Groups of experts may help overcome these challenges, but also can be thwarted even if the participants receive excellent information and reason well as individuals.  Defensive routines are used to save face; make untested inferences seem like facts; and advocate their positions, while appearing to be neutral. Individuals may make strong attributions to other members that are not grounded in evidence or may be irrelevant (groups of experts are prone to become dysfunctional and unable o arrive at consensus).

Some groups appear functional but suffer from groupthink: members of a group mutually reinforce their current beliefs, suppress dissent, and seal themselves off from those with different views or possible disconfirming evidence. Experts and decision makers tacitly may avoid publicly testing their beliefs; sometimes they explicitly communicate that they are not open to having their mental models or decisions challenged (or say they are but are not).

Even if a team were to overcome its challenges and were united in recommending the best course of action, the implementation of their decisions is often distorted by asymmetric distribution of information in society, private agendas, and game playing within the whole system. Obviously, implementation failures can aggravate the situation: the decision-makers who are evaluating the outcomes of their decisions may not understand the ways in which those decisions were distorted, delayed, or derailed by other actors in the system.

Finally, because error is often costly (not just in monetary terms) and many decisions are irreversible, the need to continue with past decisions often overrides needed change or experimentation.

 Our judgments, decisions and behaviours are influenced not only by evidence, but by personal traits and frames, emotions, reflex, unconscious motivations, and other nonrational or irrational factors; and by pressures created by the systems in which we act by not only evidence

Judgments are also strongly affected by the frame in which evidence is presented or its obvious implications (e.g. to support or counter an existing policy).
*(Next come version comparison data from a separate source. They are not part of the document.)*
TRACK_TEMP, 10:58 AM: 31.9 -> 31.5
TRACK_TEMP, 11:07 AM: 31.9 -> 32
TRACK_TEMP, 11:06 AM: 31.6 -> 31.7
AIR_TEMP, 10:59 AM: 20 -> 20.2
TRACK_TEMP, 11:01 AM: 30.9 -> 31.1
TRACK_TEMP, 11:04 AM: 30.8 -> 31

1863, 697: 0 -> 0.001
Scientists are not exempt from judgmental biases. Common problems in judgments made by experts and authorities include overconfidence (underestimating uncertainty), wishful thinking (desired outcomes are more likely than undesired outcomes), and confirmation bias (seeking evidence consistent with our preconceptions and policy (so-called ‘policy-based evidence making’).
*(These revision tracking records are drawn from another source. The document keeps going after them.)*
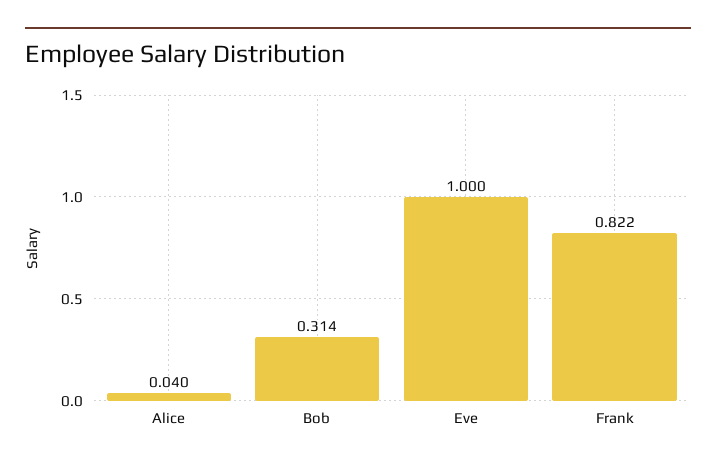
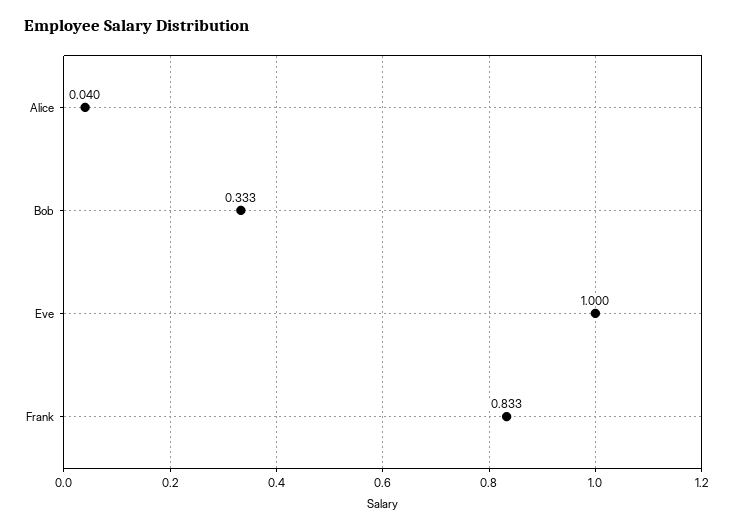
Bob: 0.314 -> 0.333
Frank: 0.822 -> 0.833

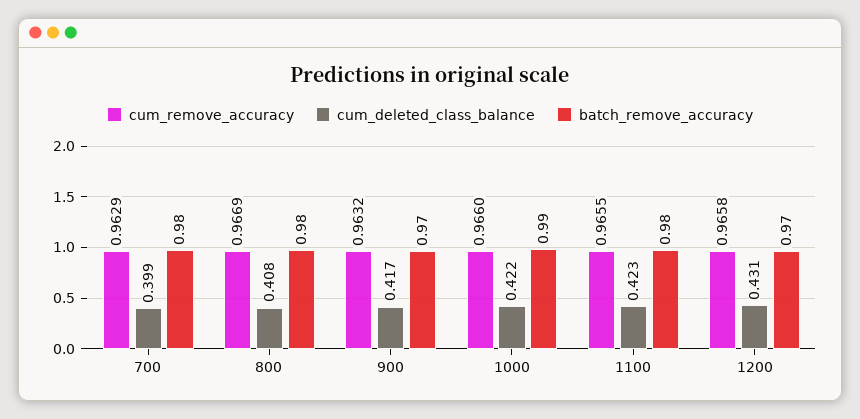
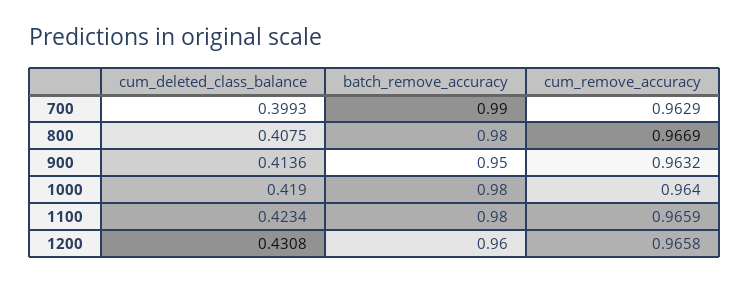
batch_remove_accuracy, 700: 0.98 -> 0.99
cum_deleted_class_balance, 900: 0.417 -> 0.4136
batch_remove_accuracy, 900: 0.97 -> 0.95
cum_remove_accuracy, 1000: 0.966 -> 0.964
cum_deleted_class_balance, 1000: 0.422 -> 0.419
batch_remove_accuracy, 1000: 0.99 -> 0.98
cum_remove_accuracy, 1100: 0.9655 -> 0.9659
batch_remove_accuracy, 1200: 0.97 -> 0.96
Unexpected or seemingly aberrant behaviours in others are persistently attributed to their undisciplined personal habits or qualities, attitude or failure to follow procedure (and, therefore, they are not credible). The reaction of those in authority then becomes scapegoating, blame and policy focused on controls to force compliance. This authoritarian reaction provokes resistance and non-compliance, which strengthens the authorities’ erroneous belief that these ‘deviants’ (including scientists with alternate views) are unreliable and require still greater monitoring and control.
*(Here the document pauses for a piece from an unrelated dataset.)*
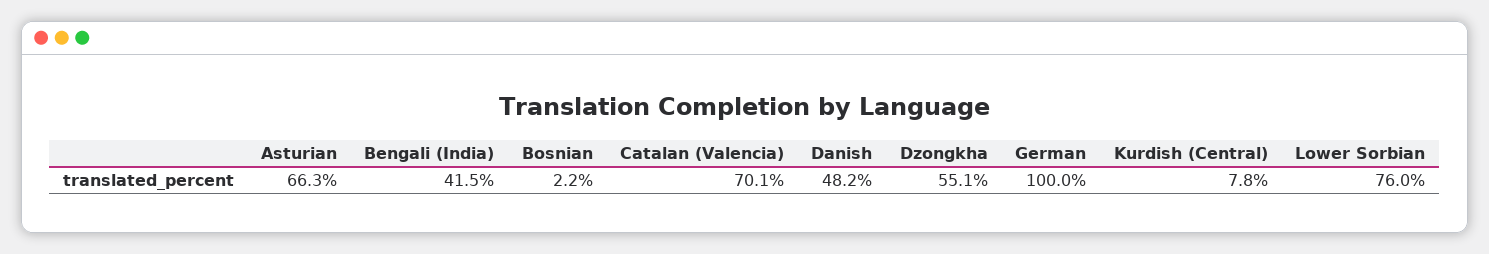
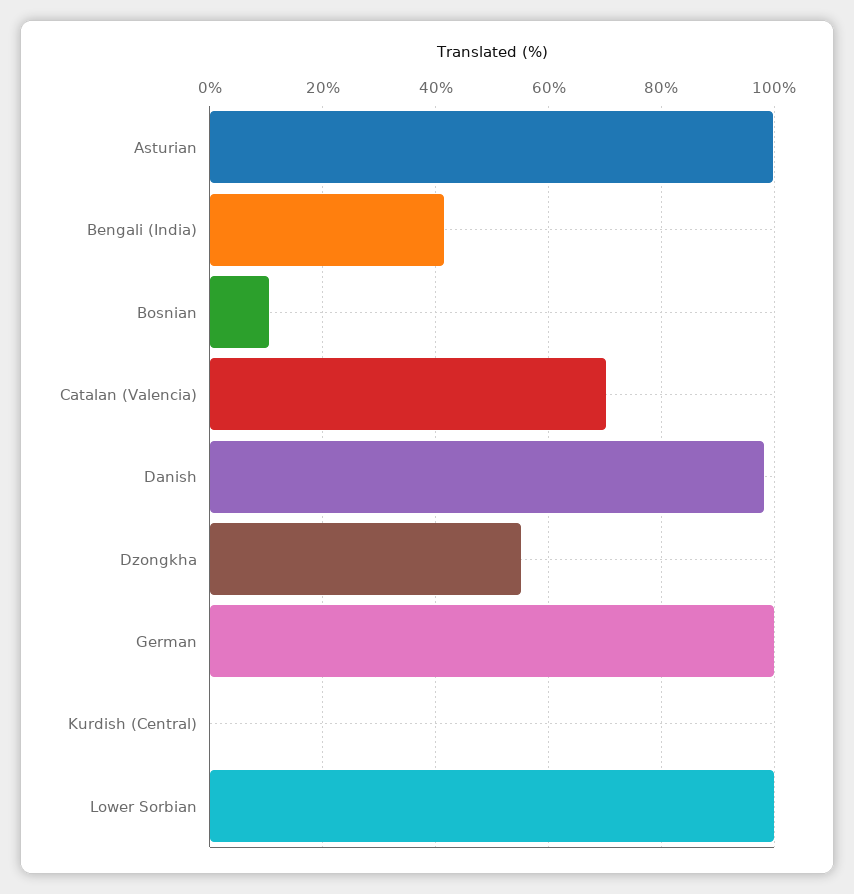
Asturian: 66.3 -> 100
Bosnian: 2.2 -> 10
Danish: 48.2 -> 98
Kurdish (Central): 7.8 -> 0
Lower Sorbian: 76 -> 100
Social systems contain intricate networks of feedback processes. Implementation of policy decisions affects people. They seek to achieve their own goals and act to restore the balance that that has been upset by the policy. Citizens become cynical, non-compliant and actively resistant when they think that those with power and authority manipulate the policy-making process for ideological, political, or pecuniary purposes.

Their reactions also generate intended and unintended consequences. The problem intensifies when those in authority respond to the feedback by pulling harder on their policy levers, thus creating a vicious cycle.

The power of ‘the system’ to shape behaviour is an opportunity for policymakers. It is an opportunity to focus efforts where they have highest leverage; not to control people, but to design enabling systems in which people outside the formal decision-making structures can contribute to decisions and actions … and to achieve what commands and controls cannot.